According to a VIA representative, in the coming year, VIA’s main efforts will be focused on the transition to support for the PCI-Express bus and the DDR II memory standard. As you know, the company’s first chipset to work with the PCI-Express bus will be a discrete PT890, with support for 800 MHz FSB and dual-channel DDR400 memory with ECC, DDR-II 400/533/667. It is followed by the emergence of its integrated version – PM890, with integrated graphics UnChrome 2 GFX.

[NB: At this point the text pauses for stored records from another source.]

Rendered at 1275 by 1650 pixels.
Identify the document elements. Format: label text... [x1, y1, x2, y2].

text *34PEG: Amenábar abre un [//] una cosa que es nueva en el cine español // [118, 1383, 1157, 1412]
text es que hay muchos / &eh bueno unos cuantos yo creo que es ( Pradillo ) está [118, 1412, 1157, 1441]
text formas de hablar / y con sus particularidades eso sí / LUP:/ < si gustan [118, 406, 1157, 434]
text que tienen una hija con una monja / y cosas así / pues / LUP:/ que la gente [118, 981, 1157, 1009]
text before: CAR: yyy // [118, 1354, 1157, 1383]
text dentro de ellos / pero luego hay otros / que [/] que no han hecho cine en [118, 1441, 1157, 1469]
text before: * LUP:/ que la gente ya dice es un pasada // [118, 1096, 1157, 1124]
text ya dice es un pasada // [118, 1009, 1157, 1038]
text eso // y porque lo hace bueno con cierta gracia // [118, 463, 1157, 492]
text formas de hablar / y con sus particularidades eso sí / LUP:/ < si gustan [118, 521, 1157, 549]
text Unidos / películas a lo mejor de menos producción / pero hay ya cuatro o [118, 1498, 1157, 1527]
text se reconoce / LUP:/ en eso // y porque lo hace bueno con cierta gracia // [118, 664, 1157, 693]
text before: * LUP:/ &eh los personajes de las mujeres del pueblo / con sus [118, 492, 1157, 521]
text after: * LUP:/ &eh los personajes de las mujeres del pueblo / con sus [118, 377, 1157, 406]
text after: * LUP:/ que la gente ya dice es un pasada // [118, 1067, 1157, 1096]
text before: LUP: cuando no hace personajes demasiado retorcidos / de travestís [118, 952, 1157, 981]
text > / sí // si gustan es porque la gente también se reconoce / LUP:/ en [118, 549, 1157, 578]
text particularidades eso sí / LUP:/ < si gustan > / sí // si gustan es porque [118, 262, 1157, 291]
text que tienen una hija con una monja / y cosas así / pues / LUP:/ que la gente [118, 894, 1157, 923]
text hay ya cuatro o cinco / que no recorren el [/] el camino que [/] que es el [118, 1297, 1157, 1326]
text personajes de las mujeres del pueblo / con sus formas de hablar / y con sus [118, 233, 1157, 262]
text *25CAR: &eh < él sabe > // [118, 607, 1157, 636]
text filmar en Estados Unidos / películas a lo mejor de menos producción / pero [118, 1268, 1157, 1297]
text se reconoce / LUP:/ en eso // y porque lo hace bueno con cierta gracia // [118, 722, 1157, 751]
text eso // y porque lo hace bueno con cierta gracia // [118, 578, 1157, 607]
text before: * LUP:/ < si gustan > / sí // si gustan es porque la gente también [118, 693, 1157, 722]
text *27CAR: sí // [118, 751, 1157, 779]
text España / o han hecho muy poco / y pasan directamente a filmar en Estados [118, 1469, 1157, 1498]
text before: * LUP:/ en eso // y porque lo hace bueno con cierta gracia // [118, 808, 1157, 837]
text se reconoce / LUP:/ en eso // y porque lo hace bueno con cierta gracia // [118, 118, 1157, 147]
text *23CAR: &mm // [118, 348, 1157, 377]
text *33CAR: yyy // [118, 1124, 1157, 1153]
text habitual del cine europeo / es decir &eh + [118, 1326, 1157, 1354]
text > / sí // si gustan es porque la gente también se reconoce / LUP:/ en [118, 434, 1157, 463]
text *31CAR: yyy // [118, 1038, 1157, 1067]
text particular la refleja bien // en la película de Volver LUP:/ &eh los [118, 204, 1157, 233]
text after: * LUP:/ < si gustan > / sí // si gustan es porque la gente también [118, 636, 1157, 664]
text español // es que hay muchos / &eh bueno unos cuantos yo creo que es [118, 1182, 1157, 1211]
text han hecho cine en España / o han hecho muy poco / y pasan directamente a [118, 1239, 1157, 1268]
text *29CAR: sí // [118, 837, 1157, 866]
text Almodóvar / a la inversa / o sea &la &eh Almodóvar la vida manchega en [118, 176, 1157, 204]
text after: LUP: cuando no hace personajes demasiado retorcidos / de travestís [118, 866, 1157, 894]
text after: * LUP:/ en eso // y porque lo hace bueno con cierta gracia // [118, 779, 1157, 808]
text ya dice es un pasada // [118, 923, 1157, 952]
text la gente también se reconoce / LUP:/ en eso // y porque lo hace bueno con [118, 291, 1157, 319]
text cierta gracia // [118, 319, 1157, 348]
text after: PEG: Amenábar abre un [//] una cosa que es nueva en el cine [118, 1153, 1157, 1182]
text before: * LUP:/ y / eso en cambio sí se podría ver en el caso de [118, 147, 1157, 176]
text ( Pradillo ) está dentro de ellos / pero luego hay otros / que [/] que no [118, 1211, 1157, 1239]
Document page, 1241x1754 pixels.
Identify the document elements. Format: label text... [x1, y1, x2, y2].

In addition, at the very beginning of the first quarter of 2021, VIA intends to present the K8T800 Pro chipset with support for the new 939-pin AMD Athlon 64 chips. The new Pro version of the chipset will have all the functionality of the K8T800 (support for 800 MHz HyperTransport FSB, AGP 2X / 4X / 8X, Ultra V-Link), plus extended support for HyperTransport FSB up to 1 GHz. It is interesting to note that some motherboard manufacturers are already planning to use the K8T800 Pro for the release of solutions with support for 754-pin Athlon 64 chips, counting on their popularity due to the 1 GHz FSB support.
Following the K8T800 Pro 64-bit Opteron / Athlon 64 processors, the K8T890 chipset is expected, which will support the PCI-Express bus and DDR II memory. Along with this, VIA is preparing to release new solutions in the Vinyl Audio and Velocity Gigabit Ethernet series.
P.S. Meanwhile, the first motherboard based on the new VIA PT880 chipset supporting dual-channel DDR400 appeared in Japanese retail last weekend. It was the PT880 Neo-FISR from Taiwanese MSI. The price of the board now ranges from $ 100 – $ 135.